Directions for this task
Copy out every one of the lines below exactly as they appear, leaving out the pictures.

=== Section Start ===

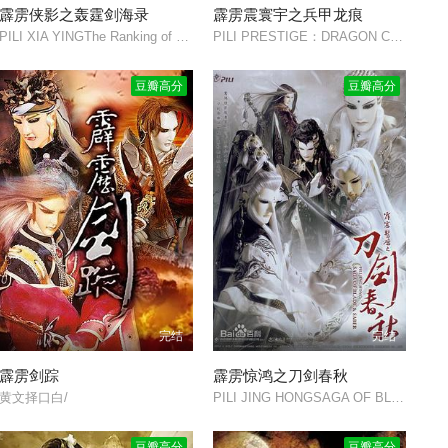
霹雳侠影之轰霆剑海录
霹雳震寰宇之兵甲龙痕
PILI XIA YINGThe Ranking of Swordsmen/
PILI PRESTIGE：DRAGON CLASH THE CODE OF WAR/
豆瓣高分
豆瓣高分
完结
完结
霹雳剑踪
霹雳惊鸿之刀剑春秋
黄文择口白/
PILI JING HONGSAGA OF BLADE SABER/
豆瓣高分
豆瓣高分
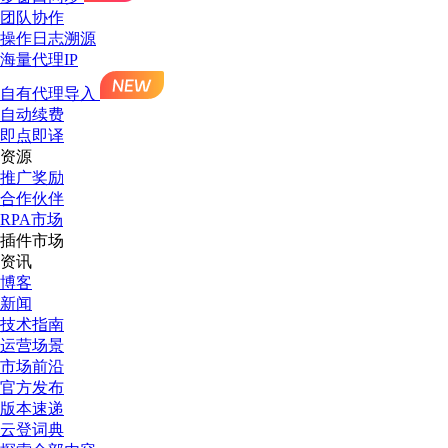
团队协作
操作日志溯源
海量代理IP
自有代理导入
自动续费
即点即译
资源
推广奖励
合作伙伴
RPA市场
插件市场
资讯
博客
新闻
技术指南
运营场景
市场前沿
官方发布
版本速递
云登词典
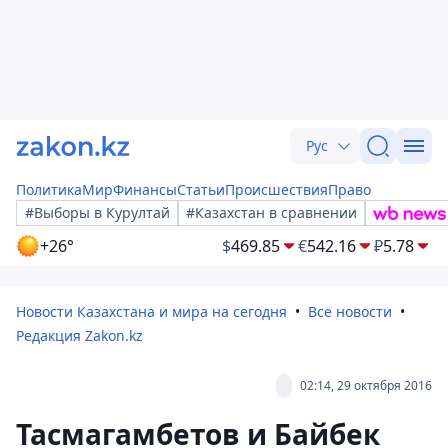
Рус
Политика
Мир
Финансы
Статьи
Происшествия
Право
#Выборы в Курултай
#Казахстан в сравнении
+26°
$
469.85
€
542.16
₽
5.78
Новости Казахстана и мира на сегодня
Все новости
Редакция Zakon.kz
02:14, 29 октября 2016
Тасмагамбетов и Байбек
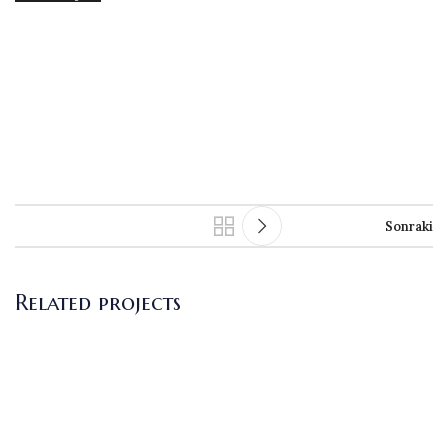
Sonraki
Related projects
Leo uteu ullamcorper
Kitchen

=== Section End ===

Solution to the exercise
霹雳侠影之轰霆剑海录
霹雳震寰宇之兵甲龙痕
PILI XIA YINGThe Ranking of Swordsmen/
PILI PRESTIGE：DRAGON CLASH THE CODE OF WAR/
豆瓣高分
豆瓣高分
完结
完结
霹雳剑踪
霹雳惊鸿之刀剑春秋
黄文择口白/
PILI JING HONGSAGA OF BLADE SABER/
豆瓣高分
豆瓣高分
团队协作
操作日志溯源
海量代理IP
自有代理导入
自动续费
即点即译
资源
推广奖励
合作伙伴
RPA市场
插件市场
资讯
博客
新闻
技术指南
运营场景
市场前沿
官方发布
版本速递
云登词典
Рус
Политика
Мир
Финансы
Статьи
Происшествия
Право
#Выборы в Курултай
#Казахстан в сравнении
+26°
$
469.85
€
542.16
₽
5.78
Новости Казахстана и мира на сегодня
Все новости
Редакция Zakon.kz
02:14, 29 октября 2016
Тасмагамбетов и Байбек
Sonraki
Related projects
Leo uteu ullamcorper
Kitchen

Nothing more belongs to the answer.